=== 所给文段 ===

莫显红,郭 成,赵 冰,李 冰,徐振军
(赤峰学院 化学与生命科学学院,内蒙古 赤峰 024000)
真核生物染色质结构极为复杂,由细胞核DNA 与组蛋白结合形成的核小体为基本组成单位;以各两分子的核心组蛋白(H2A、H2B、H3、H4)构成的八聚体为核心颗粒,DNA 分子超螺旋盘旋在此核心颗粒表面形成核小体;两个相邻核小体之间以连接体DNA(linker DNA)相连。另一种组蛋白即连接组蛋白H1(linker histone,H1)与连接体DNA 结合,构成念珠状结构,对于维持染色质的高级结构及参与调节基因表达具有重要作用[1]。
过去,对核小体结构功能的研究主要集中于核心组蛋白成分研究,但连接组蛋白各亚型在染色质结构功能变化中的作用也不容忽视。至今在哺乳动物中已发现11种H1亚型。研究显示,一种卵母细胞特异性连接组蛋白(oocyte-specific linker histone,H1foo),对卵子及早期胚胎发育具有重要作用,因而成为一种衡量卵子质量和发育潜能的标志基因[2],并将其作为调节转录活性及维持染色体高级结构稳定性的关键因子[3]。近年来,对H1foo 在卵母细胞成熟、精子染色质重构、早期胚胎发育、核移植后体细胞核重编程等过程中的作用进行大量研究,文章针对上述内容做一综述,以便为研究者了解卵子及胚胎发育的机制提供借鉴和参考。

===

_任务要求_
根据所给文段,说明H1foo为什么成为衡量卵子质量和发育潜能的标志基因。

=== 所列各行 ===

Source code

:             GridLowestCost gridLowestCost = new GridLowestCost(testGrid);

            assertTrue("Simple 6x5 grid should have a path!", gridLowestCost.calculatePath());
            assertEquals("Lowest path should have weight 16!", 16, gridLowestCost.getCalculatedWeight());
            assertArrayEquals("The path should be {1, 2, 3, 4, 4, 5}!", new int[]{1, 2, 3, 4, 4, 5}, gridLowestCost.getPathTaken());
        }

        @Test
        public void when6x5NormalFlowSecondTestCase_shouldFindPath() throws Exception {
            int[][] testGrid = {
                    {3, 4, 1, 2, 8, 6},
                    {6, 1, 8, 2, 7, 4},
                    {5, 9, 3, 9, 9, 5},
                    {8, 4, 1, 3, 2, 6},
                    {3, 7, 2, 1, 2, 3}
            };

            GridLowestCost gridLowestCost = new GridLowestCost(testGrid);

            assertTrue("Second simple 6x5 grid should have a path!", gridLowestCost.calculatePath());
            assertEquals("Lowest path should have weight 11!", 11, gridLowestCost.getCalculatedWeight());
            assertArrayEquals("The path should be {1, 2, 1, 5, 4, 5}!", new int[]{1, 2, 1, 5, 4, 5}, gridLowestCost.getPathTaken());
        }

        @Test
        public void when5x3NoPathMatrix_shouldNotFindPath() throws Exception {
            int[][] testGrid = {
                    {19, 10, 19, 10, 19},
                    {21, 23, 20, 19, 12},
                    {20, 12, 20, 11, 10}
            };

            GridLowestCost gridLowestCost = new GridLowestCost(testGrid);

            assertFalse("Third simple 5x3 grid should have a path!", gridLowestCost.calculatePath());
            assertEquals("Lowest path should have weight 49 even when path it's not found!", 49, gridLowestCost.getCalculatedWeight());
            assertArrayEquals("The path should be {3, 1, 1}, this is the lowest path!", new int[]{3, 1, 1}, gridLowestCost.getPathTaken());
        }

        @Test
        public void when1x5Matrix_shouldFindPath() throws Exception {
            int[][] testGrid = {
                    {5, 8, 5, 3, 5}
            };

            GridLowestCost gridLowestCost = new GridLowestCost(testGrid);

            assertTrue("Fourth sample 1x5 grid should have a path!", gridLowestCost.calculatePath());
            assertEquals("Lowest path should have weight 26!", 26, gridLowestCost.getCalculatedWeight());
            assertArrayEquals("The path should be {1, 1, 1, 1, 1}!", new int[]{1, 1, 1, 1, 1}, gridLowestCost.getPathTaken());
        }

===

_最终答案_
研究显示,H1foo这种卵母细胞特异性连接组蛋白对卵子及早期胚胎发育具有重要作用,因此成为衡量卵子质量和发育潜能的标志基因。